In der Tat beschreiben Tsokos und Etzold in ihrem Buch anhand von Fällen Missstände aller Beteiligten im Kinderschutz. Die Diagnose "Kindesmisshandlung" jedoch findet sich in den Patientenakten der Kinderärzte nur selten, stellen die Autoren fest. Bei ihrer Arbeit als Gutachter erleben die beiden Mediziner häufig, dass Ärzte die Erklärungen der Eltern kaum anzweifeln, auch wenn Verletzungen keineswegs so zustande gekommen sein können, wie es die Eltern schildern. Ein Kleinkind etwa kann sich beim Herunterfallen vom Sofa zwar eine Beule zuziehen, aber kaum einen Schädelbruch.

Bei Straftaten gilt Ärztliche Schweigepflicht nicht

Die Hauptursache für "das Schweigen der Ärzte" liegt, so haben es die Autoren erlebt, im Gebot der ärztlichen Schweigepflicht. Ärzte glaubten in der Regel, dieses Gebot würde ihnen untersagen, sich bei Verdacht auf Kindesmisshandlung an die Behörden zu wenden. Das aber ist bei Straftaten nicht der Fall. "Wenn es um die Gesundheit des Kindes geht, weil die Eltern es misshandeln oder töten könnten, fühle ich mich als Arzt verpflichtet, das Kind zu schützen", sagt Tsokos.

Dafür gibt es auch eine Gesetzesregelung. Laut Paragraf 34 des Strafgesetzbuches gibt es für den Arzt den rechtfertigenden Notstand – dann ist die Gesundheit des Kinde das höhere Rechtsgut. Im Bundeskinderschutzgesetz, das 2012 in Kraft trat, finden sich keine eindeutigen Regelungen zum Kinderschutz. Dort wird den Ärzten nur "empfohlen", vom Recht des rechtfertigenden Notstands Gebrauch zu machen.

Eltern wechseln häufig die Kinderärzte

"Nicht nur Kinderärzte in Brennpunktvierteln müssten wohl mangels Nachfrage ihre Praxen schließen, wenn sich herumsprechen würde, dass sie Misshandlungsfälle bei den Behörden melden", lautet ein Zitat aus dem Buch der beiden Charité-Mitarbeiter. Anstoß nimmt der Verband auch an der Formulierung : "…es dürften schlicht ökonomische Erwägungen sein, die viele Ärzte zum konsequenten Wegschauen bewegen." Die Autoren meinen, den Vorwurf belegen zu können. "Im Fachjargon hat sich der Ausdruck Kinderarzt-Hopping gebildet. Wenn sich misshandelnde Eltern von einem Kinderarzt ertappt fühlen, wechseln sie schnell zum nächsten", sagt Etzold.

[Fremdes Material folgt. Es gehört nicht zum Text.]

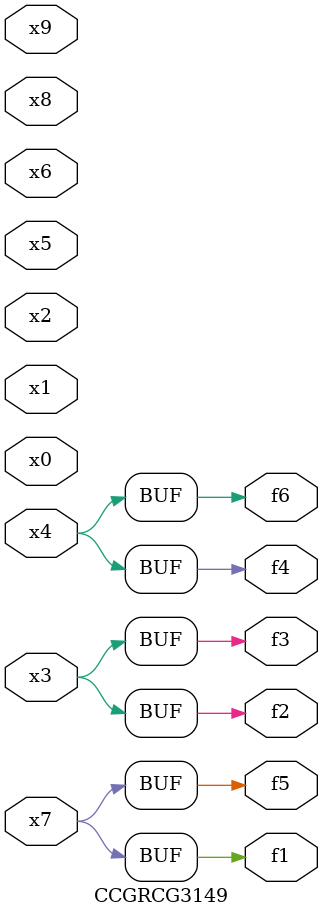
<source format=v>
module CCGRCG3149(
	input x0, x1, x2, x3, x4, x5, x6, x7, x8, x9,
	output f1, f2, f3, f4, f5, f6
);
	assign f1 = x7;
	assign f2 = x3;
	assign f3 = x3;
	assign f4 = x4;
	assign f5 = x7;
	assign f6 = x4;
endmodule

</source>
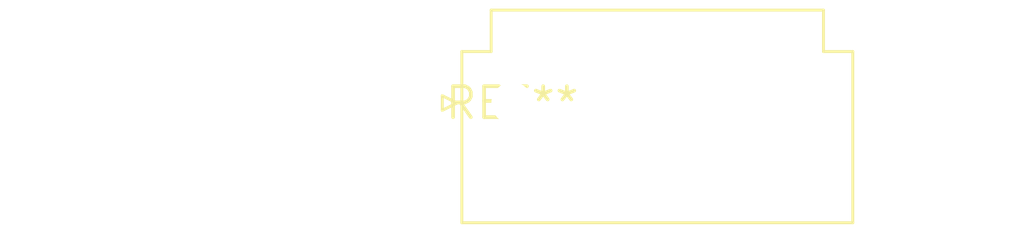
<source format=kicad_pcb>
(kicad_pcb (version 20240108) (generator pcbnew)

  (general
    (thickness 1.6)
  )

  (paper "A4")
  (layers
    (0 "F.Cu" signal)
    (31 "B.Cu" signal)
    (32 "B.Adhes" user "B.Adhesive")
    (33 "F.Adhes" user "F.Adhesive")
    (34 "B.Paste" user)
    (35 "F.Paste" user)
    (36 "B.SilkS" user "B.Silkscreen")
    (37 "F.SilkS" user "F.Silkscreen")
    (38 "B.Mask" user)
    (39 "F.Mask" user)
    (40 "Dwgs.User" user "User.Drawings")
    (41 "Cmts.User" user "User.Comments")
    (42 "Eco1.User" user "User.Eco1")
    (43 "Eco2.User" user "User.Eco2")
    (44 "Edge.Cuts" user)
    (45 "Margin" user)
    (46 "B.CrtYd" user "B.Courtyard")
    (47 "F.CrtYd" user "F.Courtyard")
    (48 "B.Fab" user)
    (49 "F.Fab" user)
    (50 "User.1" user)
    (51 "User.2" user)
    (52 "User.3" user)
    (53 "User.4" user)
    (54 "User.5" user)
    (55 "User.6" user)
    (56 "User.7" user)
    (57 "User.8" user)
    (58 "User.9" user)
  )

  (setup
    (pad_to_mask_clearance 0)
    (pcbplotparams
      (layerselection 0x00010fc_ffffffff)
      (plot_on_all_layers_selection 0x0000000_00000000)
      (disableapertmacros false)
      (usegerberextensions false)
      (usegerberattributes false)
      (usegerberadvancedattributes false)
      (creategerberjobfile false)
      (dashed_line_dash_ratio 12.000000)
      (dashed_line_gap_ratio 3.000000)
      (svgprecision 4)
      (plotframeref false)
      (viasonmask false)
      (mode 1)
      (useauxorigin false)
      (hpglpennumber 1)
      (hpglpenspeed 20)
      (hpglpendiameter 15.000000)
      (dxfpolygonmode false)
      (dxfimperialunits false)
      (dxfusepcbnewfont false)
      (psnegative false)
      (psa4output false)
      (plotreference false)
      (plotvalue false)
      (plotinvisibletext false)
      (sketchpadsonfab false)
      (subtractmaskfromsilk false)
      (outputformat 1)
      (mirror false)
      (drillshape 1)
      (scaleselection 1)
      (outputdirectory "")
    )
  )

  (net 0 "")

  (footprint "JST_VH_B4P-VH-B_1x04_P3.96mm_Vertical" (layer "F.Cu") (at 0 0))

)

</source>
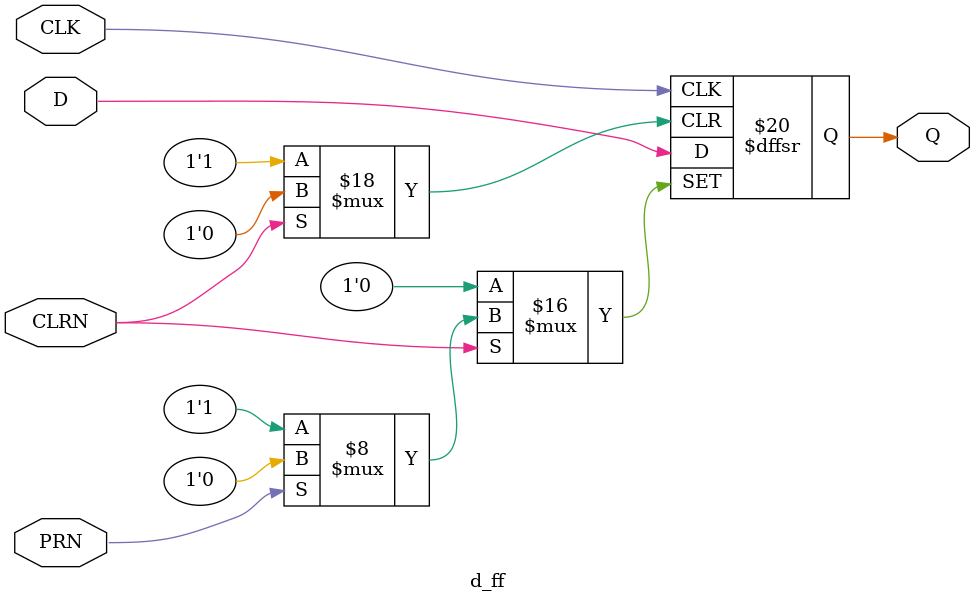
<source format=sv>
module d_ff(
  input CLK,
  input D,			// the D input to be flopped 
  input CLRN,		// asynch active low clear (reset)
  input PRN,		// asynch active low preset
  output reg Q		// output of flop
);

always_ff @(posedge CLK, negedge CLRN, negedge PRN)
  if (!CLRN)
    Q <= 1'b0;
  else if (!PRN)
    Q <= 1'b1;
  else
    Q <= D;
	
endmodule


</source>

Selbst wenn es Kinderärzte gäbe, die aus wirtschaftlichen Gründen vorsichtig mit Verdachtsäußerungen sind, wäre das auf der jetzigen Gesetzesgrundlage verständlich. Wird ein Kinderarzt für sein Handeln damit bestraft, dass seine verantwortungsloseren Kollegen die volleren Praxen haben, dann würde er tatsächlich die Täter in die Arme derer treiben, die sie verschonen. Deshalb plädieren Tsokos und Etzold für eine gesetzliche Reaktionspflicht. Das würde bedeuten: Im Verdachtsfall müssen Kinderärzte die Kinder in eine Klinik überweisen, in der eine rechtsmedizinische Diagnostik stattfindet. Damit wären Kinderärzte entlastet, sich selbst mit dem Verdacht an die Eltern zu wenden. Diese Aufgabe könnten auch Kinderschutzambulanzen übernehmen. Von dort könnten die Jugendämter informiert werden, die über ein Familiengericht die Inobhutnahme eines Kindes veranlassen können. Denn Eltern dürfen, solange sie das Sorgerecht haben, bestimmte Untersuchungen wie etwa die Blutabnahme, bei ihrem Kind verhindern.